> _Bloc de texte_:

______________________________

Edito #10

9 avril 2010

Il y a une partie invisible de notre travail. Comme sur un iceberg, c’est la plus grande. Elle consiste à suivre les films, pas tous, certains, dans les salles, pas toutes, celles d’art et d’essai. Cela donne une vision de la circulation du film à la fois précise et déformée. Hier on accompagnait La Pivellina à la MJC Jacques Tati à Orsay. Un beau film pratiquement disparu des sites internet, des revues, des quotidiens. Et surtout des affiches dans le métro – ce thermomètre de la fièvre distributive.

______________________________

> _Documents fournis_:

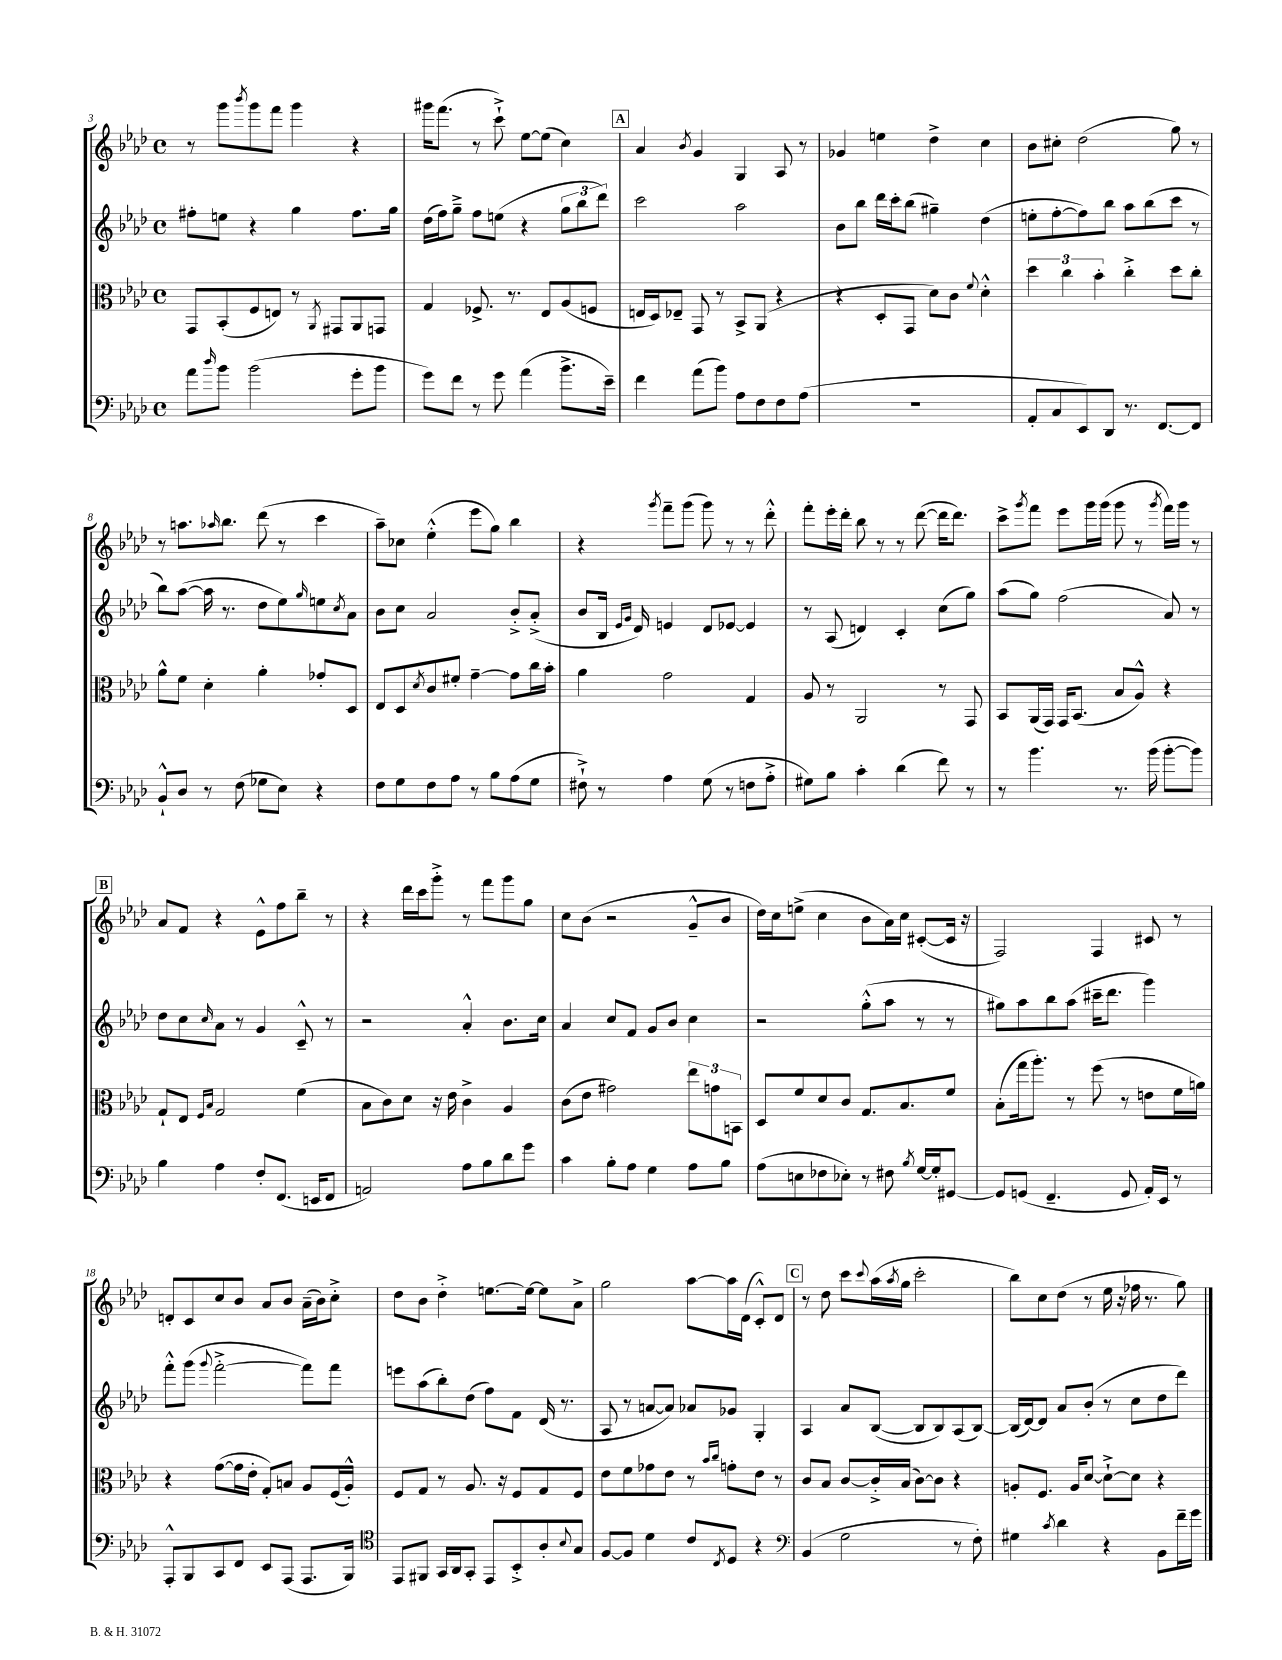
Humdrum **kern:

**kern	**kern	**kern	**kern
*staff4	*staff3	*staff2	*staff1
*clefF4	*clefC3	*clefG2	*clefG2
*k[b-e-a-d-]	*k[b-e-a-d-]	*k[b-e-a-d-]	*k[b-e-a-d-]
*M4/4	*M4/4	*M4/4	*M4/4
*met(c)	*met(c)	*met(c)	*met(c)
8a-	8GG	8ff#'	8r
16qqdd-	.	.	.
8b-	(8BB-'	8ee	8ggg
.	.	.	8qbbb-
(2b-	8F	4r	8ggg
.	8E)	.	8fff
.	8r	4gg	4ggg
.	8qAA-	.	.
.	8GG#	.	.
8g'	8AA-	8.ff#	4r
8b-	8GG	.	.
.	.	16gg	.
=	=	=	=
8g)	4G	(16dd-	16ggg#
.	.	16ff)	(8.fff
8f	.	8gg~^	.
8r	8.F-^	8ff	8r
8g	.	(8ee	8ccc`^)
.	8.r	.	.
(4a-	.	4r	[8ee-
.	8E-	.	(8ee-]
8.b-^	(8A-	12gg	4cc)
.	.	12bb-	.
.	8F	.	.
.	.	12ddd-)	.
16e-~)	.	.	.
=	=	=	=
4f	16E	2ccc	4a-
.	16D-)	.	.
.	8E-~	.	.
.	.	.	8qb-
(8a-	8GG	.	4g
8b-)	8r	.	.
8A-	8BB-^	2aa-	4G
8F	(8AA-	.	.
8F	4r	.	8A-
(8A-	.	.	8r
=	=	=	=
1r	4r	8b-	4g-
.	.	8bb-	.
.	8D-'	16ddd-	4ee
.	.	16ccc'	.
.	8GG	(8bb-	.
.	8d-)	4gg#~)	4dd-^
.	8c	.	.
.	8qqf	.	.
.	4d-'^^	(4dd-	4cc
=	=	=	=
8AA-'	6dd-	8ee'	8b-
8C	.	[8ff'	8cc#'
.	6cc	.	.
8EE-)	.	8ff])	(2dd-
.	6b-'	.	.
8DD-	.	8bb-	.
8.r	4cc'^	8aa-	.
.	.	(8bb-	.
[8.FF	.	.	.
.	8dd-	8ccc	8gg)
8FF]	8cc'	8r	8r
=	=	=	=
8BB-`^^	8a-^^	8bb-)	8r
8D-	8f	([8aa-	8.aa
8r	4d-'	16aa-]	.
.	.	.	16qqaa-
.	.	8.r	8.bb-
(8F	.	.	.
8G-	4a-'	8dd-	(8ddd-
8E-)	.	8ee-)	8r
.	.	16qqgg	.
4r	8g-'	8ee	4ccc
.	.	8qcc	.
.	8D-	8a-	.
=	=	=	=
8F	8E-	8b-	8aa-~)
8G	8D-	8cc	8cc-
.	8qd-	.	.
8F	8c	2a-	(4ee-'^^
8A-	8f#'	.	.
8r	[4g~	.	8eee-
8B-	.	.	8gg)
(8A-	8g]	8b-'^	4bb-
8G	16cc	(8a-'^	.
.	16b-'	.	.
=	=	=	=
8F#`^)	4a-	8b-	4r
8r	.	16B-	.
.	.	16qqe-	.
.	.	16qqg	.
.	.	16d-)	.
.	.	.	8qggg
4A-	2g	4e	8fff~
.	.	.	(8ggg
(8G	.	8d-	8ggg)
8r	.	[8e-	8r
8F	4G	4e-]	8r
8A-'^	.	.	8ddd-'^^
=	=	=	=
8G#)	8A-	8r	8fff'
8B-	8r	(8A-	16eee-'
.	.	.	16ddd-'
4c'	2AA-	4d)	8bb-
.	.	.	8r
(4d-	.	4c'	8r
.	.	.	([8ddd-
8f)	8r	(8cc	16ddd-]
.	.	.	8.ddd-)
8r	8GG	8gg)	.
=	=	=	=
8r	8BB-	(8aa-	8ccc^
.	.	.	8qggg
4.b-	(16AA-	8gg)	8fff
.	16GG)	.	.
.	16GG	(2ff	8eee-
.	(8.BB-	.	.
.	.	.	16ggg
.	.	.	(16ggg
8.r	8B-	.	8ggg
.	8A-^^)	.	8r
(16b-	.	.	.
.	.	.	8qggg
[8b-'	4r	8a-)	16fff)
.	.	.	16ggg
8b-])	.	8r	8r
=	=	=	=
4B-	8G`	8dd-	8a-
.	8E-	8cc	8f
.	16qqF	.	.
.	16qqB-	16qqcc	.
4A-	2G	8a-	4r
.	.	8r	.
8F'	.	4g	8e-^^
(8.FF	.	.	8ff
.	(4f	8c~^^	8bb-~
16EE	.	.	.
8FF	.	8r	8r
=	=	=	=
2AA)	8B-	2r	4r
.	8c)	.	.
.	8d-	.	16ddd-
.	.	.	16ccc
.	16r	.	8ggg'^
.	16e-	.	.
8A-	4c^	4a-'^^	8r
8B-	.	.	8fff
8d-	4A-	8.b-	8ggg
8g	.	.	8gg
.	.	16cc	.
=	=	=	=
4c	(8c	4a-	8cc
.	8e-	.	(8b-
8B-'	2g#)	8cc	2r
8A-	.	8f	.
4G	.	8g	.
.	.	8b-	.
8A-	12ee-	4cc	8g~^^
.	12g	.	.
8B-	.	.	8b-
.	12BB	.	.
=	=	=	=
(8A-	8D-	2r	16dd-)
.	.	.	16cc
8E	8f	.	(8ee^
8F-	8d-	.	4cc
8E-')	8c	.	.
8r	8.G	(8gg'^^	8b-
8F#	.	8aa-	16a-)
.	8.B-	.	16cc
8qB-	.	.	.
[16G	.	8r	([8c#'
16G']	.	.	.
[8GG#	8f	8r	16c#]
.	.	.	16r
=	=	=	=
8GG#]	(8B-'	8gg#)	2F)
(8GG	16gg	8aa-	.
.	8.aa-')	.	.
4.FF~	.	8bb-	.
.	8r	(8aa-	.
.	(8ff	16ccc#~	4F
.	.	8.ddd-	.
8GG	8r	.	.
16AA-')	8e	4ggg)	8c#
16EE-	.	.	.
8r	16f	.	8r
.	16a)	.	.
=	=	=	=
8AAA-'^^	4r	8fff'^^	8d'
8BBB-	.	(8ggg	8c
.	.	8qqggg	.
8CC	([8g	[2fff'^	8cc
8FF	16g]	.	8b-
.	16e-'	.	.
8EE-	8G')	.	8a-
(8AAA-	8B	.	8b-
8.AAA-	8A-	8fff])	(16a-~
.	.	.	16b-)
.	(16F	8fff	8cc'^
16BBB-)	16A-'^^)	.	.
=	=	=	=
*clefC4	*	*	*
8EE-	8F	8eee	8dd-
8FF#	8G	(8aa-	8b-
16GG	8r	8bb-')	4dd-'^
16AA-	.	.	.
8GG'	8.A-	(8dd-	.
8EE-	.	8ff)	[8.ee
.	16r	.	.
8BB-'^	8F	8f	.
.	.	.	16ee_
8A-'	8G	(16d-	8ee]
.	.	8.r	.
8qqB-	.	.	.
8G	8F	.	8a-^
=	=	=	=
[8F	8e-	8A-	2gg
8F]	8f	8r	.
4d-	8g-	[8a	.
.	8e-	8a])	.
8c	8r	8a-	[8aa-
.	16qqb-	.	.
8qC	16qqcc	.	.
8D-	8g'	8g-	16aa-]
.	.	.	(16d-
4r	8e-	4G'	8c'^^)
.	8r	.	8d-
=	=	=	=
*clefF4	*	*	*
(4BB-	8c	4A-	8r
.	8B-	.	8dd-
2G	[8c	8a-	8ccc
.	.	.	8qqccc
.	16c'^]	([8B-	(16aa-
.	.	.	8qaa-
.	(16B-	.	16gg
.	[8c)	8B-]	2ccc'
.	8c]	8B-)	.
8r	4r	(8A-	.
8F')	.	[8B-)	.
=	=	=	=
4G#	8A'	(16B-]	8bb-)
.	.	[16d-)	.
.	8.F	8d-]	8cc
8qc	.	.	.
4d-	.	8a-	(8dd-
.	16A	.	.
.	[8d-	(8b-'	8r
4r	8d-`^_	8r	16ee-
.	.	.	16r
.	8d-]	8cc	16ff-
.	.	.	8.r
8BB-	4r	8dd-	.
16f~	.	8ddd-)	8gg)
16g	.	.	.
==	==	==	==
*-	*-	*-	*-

______________________________

> _Objectifs_:
1. D'après l'édito, de quels endroits La Pivellina a-t-il presque disparu ? Citez-les tous.
2. Poursuivez l'édito sur La Pivellina, en reprenant juste après sa dernière phrase.

> _Résultats_:
1. Les sites internet, les revues, les quotidiens et les affiches dans le métro.

2.
Nous avons un rapport spécial avec une autre salle Jacques Tati, à Tremblay en France. Pendant deux semaines, une large rétrospective de cinéma italien (fictions et documentaires) a occupé la salle. Aucun quotidien ou revue n’a relevé le passage de La bocca del lupo (grand prix de Turin 2009 et de Berlin 2010) ou de La paura de Pippo Del Bono ou de Lo spazio bianco de Francesca Comencini (nous non plus d’ailleurs, il est difficile d’être dans un mouvement et d’en parler au même temps). En revanche, la presse s’est longuement penchée sur Tremblay en France, peignant une ville monochrome : noir cramé de bus, noir de flics, noir des noirs. Aucun journaliste n’est venu voir si par hasard dans la ville il y avait autre chose (pas seulement le cinéma d’ailleurs). Il aurait trouvé une communauté qui se déplace et se réunit pour discuter de cinéma. Quelque chose de rare. La presse n’est pas venue. En revanche, grâce aux articles du Monde et de Libé, plusieurs spectateurs parisiens ont appelé pour dire que non, ils n’allaient pas se risquer au Vietnam. Merci Libé, merci Le Monde. Du sérieux, du travail.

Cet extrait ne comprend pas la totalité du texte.